The final straw was a spill in 2003.
“I was stepping off a gangway, and just went straight down,” Christiansen explains. “So my wife said, ‘We’ve gotta come up with something that tells you where your foot is.’ “
That’s when Christiansen enlisted the engineering skills of two loyal friends to devise a technology that would help him walk again.
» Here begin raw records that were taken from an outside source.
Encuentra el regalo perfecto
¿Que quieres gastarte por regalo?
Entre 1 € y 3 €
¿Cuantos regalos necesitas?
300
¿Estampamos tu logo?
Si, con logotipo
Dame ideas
After nearly a year of trial and error, the team came up with Sensastep.
The two-part device uses sounds to reteach your brain to know when to send a “step” signal to your leg, after it has forgotten how to do so [See how Sensastep works in detail]
“It’s basically like a jumper cable between where a foot should be, and a brain,” Christiansen said. “I can almost feel my foot — my brain thinks it can feel where my foot is,” he said.
The device is small and relatively unnoticeable. It only requires 30 minutes of use before your brain can recall the tone pattern on its own. Then you can discard the device for the rest of the day.
Christiansen calls it a lifesaver and says the product will benefit anyone who has lost sensation in their legs, including diabetes sufferers, Parkinson’s disease patients and even stroke victims.
While there’s been some progress in neurology studies to restore sensation in these patients, there is nothing as cheap and simple that hacks one of the main underlying problems of being insensate.
Christiansen recently underwent an amputation after the pain in his leg became too great.
But he instantly incorporated Sensastep into his prosthetic.